I use ‘social media’ to imagine a void in which a mirror placed therein might be a window or vice-versa and wonder why I talk to what I cannot see in it.

Daily writing prompt
How do you use social media?

I have addressed the cogent reasons for me to use social media in a blog on ‘Why I Blog!’, at this link. But following on from all that is difficult, like driving on through dark empty space and pretending that it can be named as ‘social media’ or some other name that hardly fits the thing made of networks, where control of content is dark and hidden, where it occurs at all, and which can hold voices speaking to many, or to few on to no-one at all, like that empty hall I imagined a short time ago:

As if it were a empty hall, you fill my mind
with joy, that what we see as 'empty' now
was fulsome with the blithe sweet joy of thee.

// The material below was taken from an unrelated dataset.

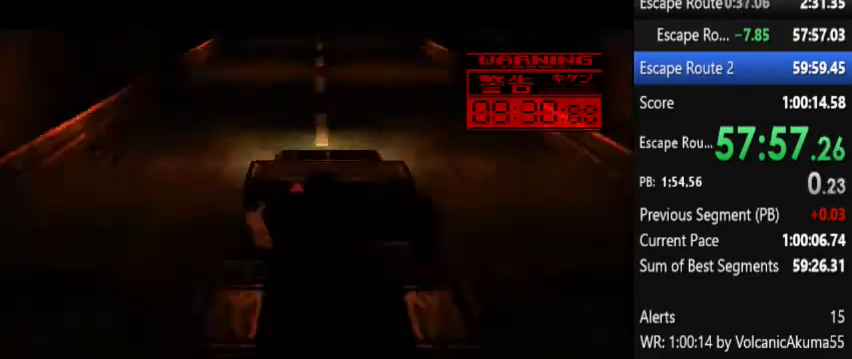
{"buttons": ["DPAD_RIGHT"], "events": [[367, "DPAD_RIGHT", "down"]]}
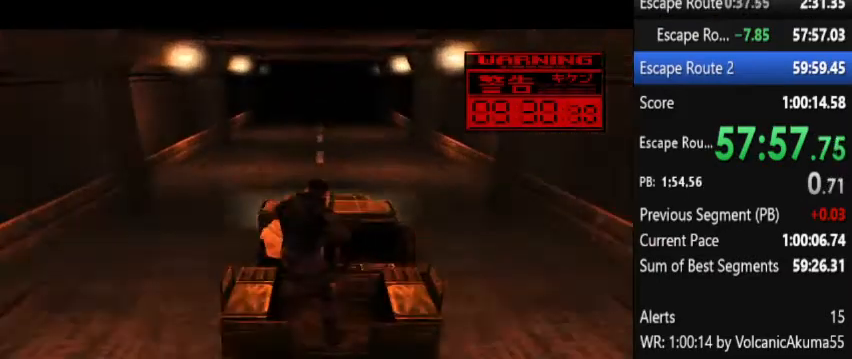
{"buttons": ["DPAD_RIGHT"], "events": []}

The words were genuinely as they came to my mind as requested, or an approximation to that impossible idea. But now I ask myself: is the joy here entirely narcissistic? Is it the self trying to organise itself such that it fills all available space and is enough to and for itself as a mere reflection such as Narcissus sought and drowned in, or looking for another to claim its love in the distance, or, as the modern myth goes, a virtual ‘hall’ filled with the ‘social’ joy that fulfills all appetites in a feast of celebration. As we look at the drivers of social media, it is difficult to divorce it from the pursuit of ‘likes’ and anonymous numbers in subscription, where talk, and sometimes an appearance of conversation happens, but where more often celebrants merely try out masks and costumes looking either for an answering group or to fulfill a hole that they name popularity and measured by ‘followers’. I don’t know.

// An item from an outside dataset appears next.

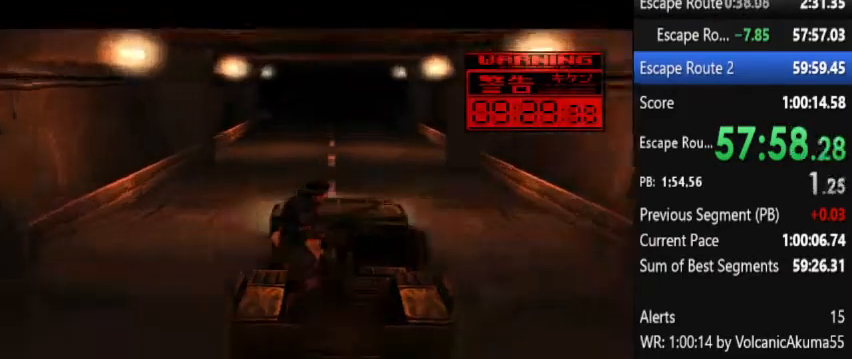
{"buttons": ["DPAD_RIGHT"], "events": []}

Maybe all it is is a kind of play with one’s own limits of being, a search for alternative identities for overwhelming versions of the search for pleasure or mirrors of pain. I suppose for me, it fulfills that purpose in allowing me to reflect on the art that I enjoy and want to know better and feel more appropriately into its probable secret parts, looking to see if I can articulate them, regardless of their legibility or meaning to others. Regardless? I think that is the wrong word, for it is only in looking for things that aren’t what other people might be expecting you to find, driving that expectation, as they do, into a rule of appropriate knowledge, that you find thoughts and feelings that might, if there were anyone there, strike a chord of recognition, even though one would never know that were the case.

These thoughts are in my mid after seeing the live-streaming of All My Sons last night from the West End by National Theatre Live at the new Reel Cinema in BishopAuckland.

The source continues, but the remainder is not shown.